Es interesante que un argumento similar, en términos de que todo se resolvería más o menos favorablemente si se invirtiese paralelamente en educación e infraestructura productiva, se utilice en Nicaragua para tranquilizar las preocupaciones en términos de que la construcción del Canal interoceánico daría lugar a un fenómeno verdaderamente masivo de “enfermedad holandesa”.
Lo que llama particularmente la atención es que, en este caso, el argumento acerca de la posibilidad de contrarrestar la “enfermedad holandesa” se aplique a una situación completamente distinta a la que hemos descrito al inicio. Para utilizar una expresión figurada, en este caso se estarían comparando los efectos de que le caiga a uno encima un enorme elefante, con los que conllevaría para uno soportar la carga de un animalito de peso y masa mucho más modestos.

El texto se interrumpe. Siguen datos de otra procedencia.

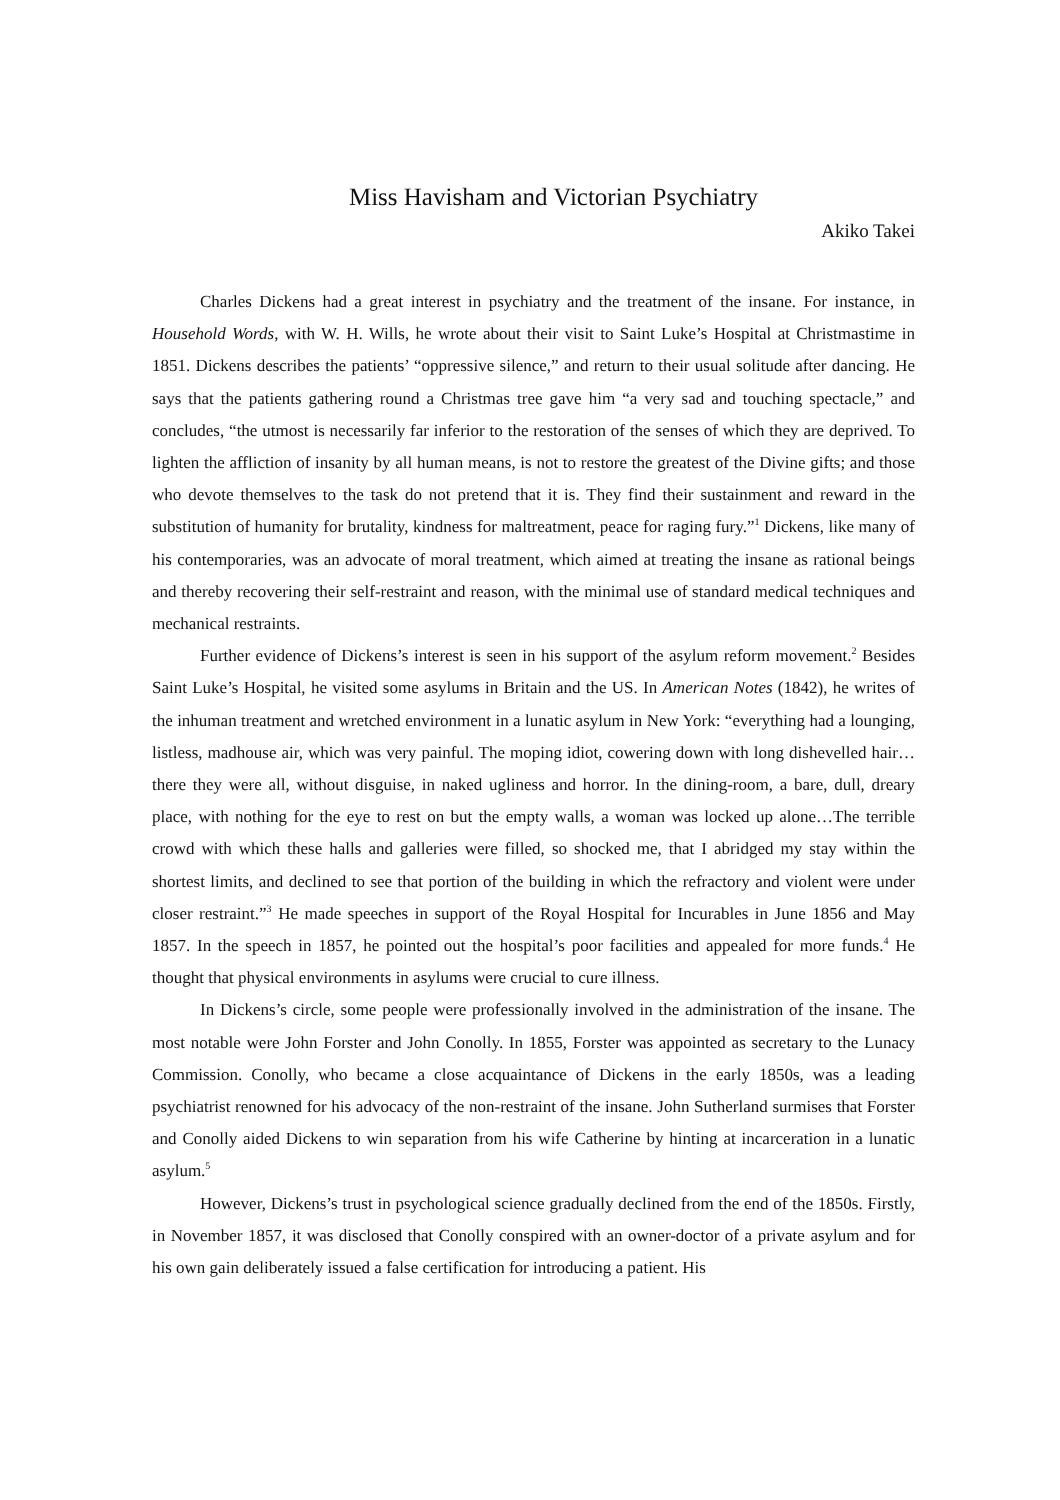Miss Havisham and Victorian Psychiatry
Akiko Takei
Charles Dickens had a great interest in psychiatry and the treatment of the insane. For instance, in Household Words, with W. H. Wills, he wrote about their visit to Saint Luke’s Hospital at Christmastime in 1851. Dickens describes the patients’ “oppressive silence,” and return to their usual solitude after dancing. He says that the patients gathering round a Christmas tree gave him “a very sad and touching spectacle,” and concludes, “the utmost is necessarily far inferior to the restoration of the senses of which they are deprived. To lighten the affliction of insanity by all human means, is not to restore the greatest of the Divine gifts; and those who devote themselves to the task do not pretend that it is. They find their sustainment and reward in the substitution of humanity for brutality, kindness for maltreatment, peace for raging fury.”<sup>1</sup> Dickens, like many of his contemporaries, was an advocate of moral treatment, which aimed at treating the insane as rational beings and thereby recovering their self-restraint and reason, with the minimal use of standard medical techniques and mechanical restraints.
Further evidence of Dickens’s interest is seen in his support of the asylum reform movement.<sup>2</sup> Besides Saint Luke’s Hospital, he visited some asylums in Britain and the US. In American Notes (1842), he writes of the inhuman treatment and wretched environment in a lunatic asylum in New York: “everything had a lounging, listless, madhouse air, which was very painful. The moping idiot, cowering down with long dishevelled hair…there they were all, without disguise, in naked ugliness and horror. In the dining-room, a bare, dull, dreary place, with nothing for the eye to rest on but the empty walls, a woman was locked up alone…The terrible crowd with which these halls and galleries were filled, so shocked me, that I abridged my stay within the shortest limits, and declined to see that portion of the building in which the refractory and violent were under closer restraint.”<sup>3</sup> He made speeches in support of the Royal Hospital for Incurables in June 1856 and May 1857. In the speech in 1857, he pointed out the hospital’s poor facilities and appealed for more funds.<sup>4</sup> He thought that physical environments in asylums were crucial to cure illness.
In Dickens’s circle, some people were professionally involved in the administration of the insane. The most notable were John Forster and John Conolly. In 1855, Forster was appointed as secretary to the Lunacy Commission. Conolly, who became a close acquaintance of Dickens in the early 1850s, was a leading psychiatrist renowned for his advocacy of the non-restraint of the insane. John Sutherland surmises that Forster and Conolly aided Dickens to win separation from his wife Catherine by hinting at incarceration in a lunatic asylum.<sup>5</sup>
However, Dickens’s trust in psychological science gradually declined from the end of the 1850s. Firstly, in November 1857, it was disclosed that Conolly conspired with an owner-doctor of a private asylum and for his own gain deliberately issued a false certification for introducing a patient. His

Nicaragua ha sido receptor de flujos extraordinarios de cooperación externa en los últimos 20 años, los cuales, en términos relativos, se colocan entre los más elevados del mundo.

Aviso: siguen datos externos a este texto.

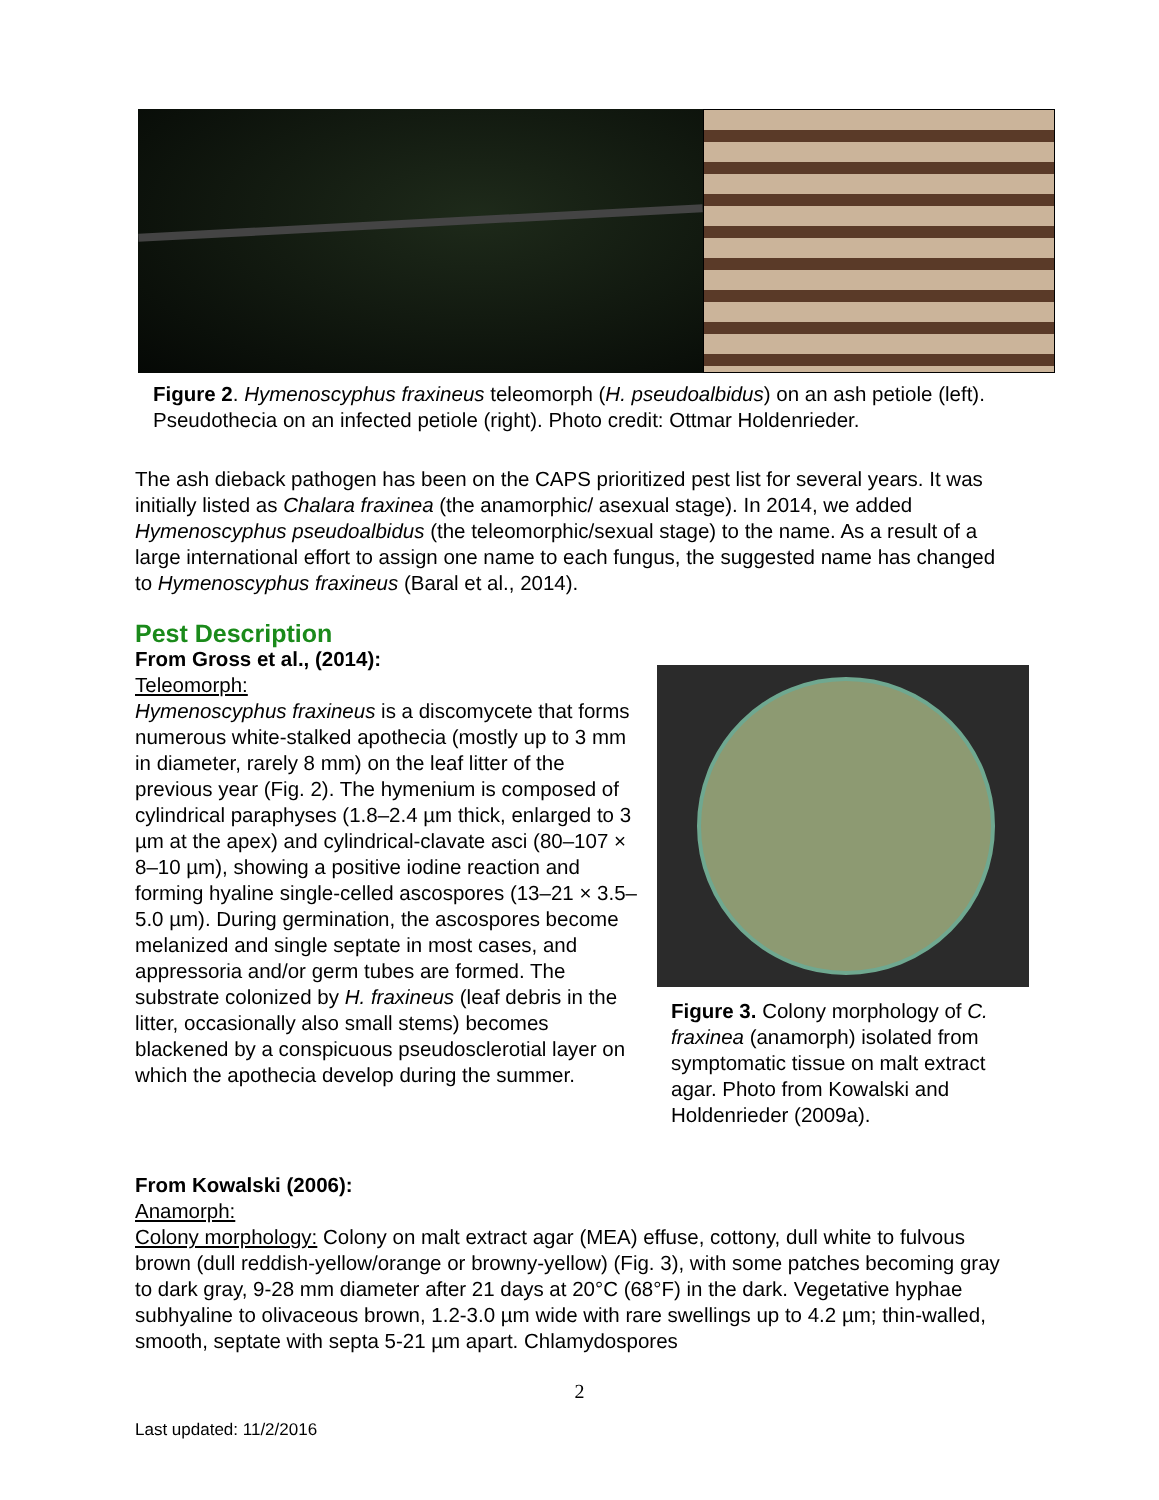Figure 2. Hymenoscyphus fraxineus teleomorph (H. pseudoalbidus) on an ash petiole (left). Pseudothecia on an infected petiole (right). Photo credit: Ottmar Holdenrieder.
The ash dieback pathogen has been on the CAPS prioritized pest list for several years. It was initially listed as Chalara fraxinea (the anamorphic/ asexual stage). In 2014, we added Hymenoscyphus pseudoalbidus (the teleomorphic/sexual stage) to the name. As a result of a large international effort to assign one name to each fungus, the suggested name has changed to Hymenoscyphus fraxineus (Baral et al., 2014).
Pest Description
From Gross et al., (2014):
Teleomorph:
Hymenoscyphus fraxineus is a discomycete that forms numerous white-stalked apothecia (mostly up to 3 mm in diameter, rarely 8 mm) on the leaf litter of the previous year (Fig. 2). The hymenium is composed of cylindrical paraphyses (1.8–2.4 µm thick, enlarged to 3 µm at the apex) and cylindrical-clavate asci (80–107 × 8–10 µm), showing a positive iodine reaction and forming hyaline single-celled ascospores (13–21 × 3.5–5.0 µm). During germination, the ascospores become melanized and single septate in most cases, and appressoria and/or germ tubes are formed. The substrate colonized by H. fraxineus (leaf debris in the litter, occasionally also small stems) becomes blackened by a conspicuous pseudosclerotial layer on which the apothecia develop during the summer.
Figure 3. Colony morphology of C. fraxinea (anamorph) isolated from symptomatic tissue on malt extract agar. Photo from Kowalski and Holdenrieder (2009a).
From Kowalski (2006):
Anamorph:
Colony morphology: Colony on malt extract agar (MEA) effuse, cottony, dull white to fulvous brown (dull reddish-yellow/orange or browny-yellow) (Fig. 3), with some patches becoming gray to dark gray, 9-28 mm diameter after 21 days at 20°C (68°F) in the dark. Vegetative hyphae subhyaline to olivaceous brown, 1.2-3.0 µm wide with rare swellings up to 4.2 µm; thin-walled, smooth, septate with septa 5-21 µm apart. Chlamydospores
2
Last updated: 11/2/2016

Sin embargo, en comparación, los flujos de capital que se supone serían invertidos en la construcción del canal, equivaldrían a comprimir el equivalente a 70 años consecutivos de desembolso del monto promedio anual de cooperación externa recibido por el país hasta ahora, en un lapso mucho más corto de tiempo.
Ante la desmesurada magnitud de estos flujos, que superarían ampliamente el monto global de la inversión de China en toda África, no habría manera alguna de evitar que el país desarrollase un fenómeno masivo y sin precedentes de “enfermedad holandesa”. Pero no se trata solamente de la abismal diferencia en la magnitud de los flujos, sino también en su destino.
Los flujos asociados a la construcción del canal se destinarían a establecer un enorme enclave estrictamente privado, y separado para todos los fines del resto del país que, por su carácter intensivo en capital, representaría una limitada creación de empleo, y cuyos encadenamientos con el resto de la economía serían también muy limitados. Incluso, en los próximos cien años, los beneficios derivados de la renta diferencial internacional que permitiría generar la explotación del Canal, ni siquiera serían compartidos por el país, que en todo caso es lo primero que se debió asegurar, más allá de la promesa de que el concesionario “procurará” (sin estar comprometido u obligado a hacerlo de manera vinculante) a otorgar a la autoridad del canal algunas migajas.
Más aún, después de experimentar un auge temporal, al cesar las enormes entradas de capital asociadas a la fase de construcción del Canal, dicho auge sería seguido por una depresión y por un agudo estancamiento de la economía, por el efecto histéresis de la enfermedad holandesa.